Niech zatem rodzice teraz, gdy nie jest za późno, zainteresują się tym, w jaki sposób politycy chcą wychowywać w przyszłości ich dzieci. Kościół pomaga rodzicom, ale ich nie zastępuje. Listy protestacyjne hierarchii czytane w kościołach lub kierowane do urzędników nie mają większego wpływu na sprawy społeczne.

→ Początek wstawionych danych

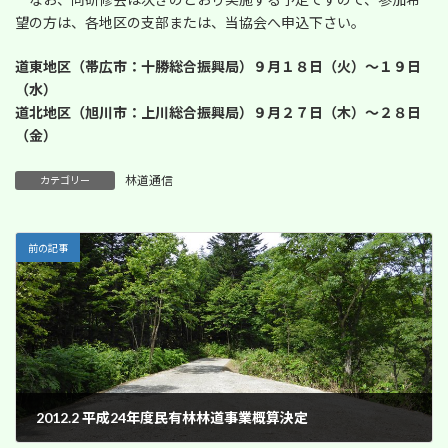
望の方は、各地区の支部または、当協会へ申込下さい。
道東地区（帯広市：十勝総合振興局）９月１８日（火）～１９日
（水）
道北地区（旭川市：上川総合振興局）９月２７日（木）～２８日
（金）
林道通信
カテゴリー
前の記事
2012.2 平成24年度民有林林道事業概算決定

Konieczny jest spokojny, pokojowy, ale jednoznaczny i zdecydowany nacisk na ludzi, których wybieramy w wolnych wyborach. Nie po to dajemy im władzę, by niszczyli nasze rodziny i demoralizowali dzieci w szkołach, ale po to, by służyli nam według drogich nam wartości społecznych, kulturowych, moralnych i religijnych. Politycy i ich urzędnicy, dla których wytyczne obcych europejskich instytucji są ważniejsze od fundamentalnych praw i potrzeb własnego społeczeństwa, tracą mandat do sprawowania władzy. Jeżeli w imię utrzymania się przy niej gotowi są sprzedać, na rozkaz unijnych urzędników, nasze najświętsze ludzkie wartości i pojęcia: miłości, małżeństwa, rodziny, ojcostwa, macierzyństwa, winni obawiać się naszego słusznego oburzenia, które zawsze można wyrazić w sposób pokojowy. Wymaga to jednak naszego zainteresowania i zaangażowania.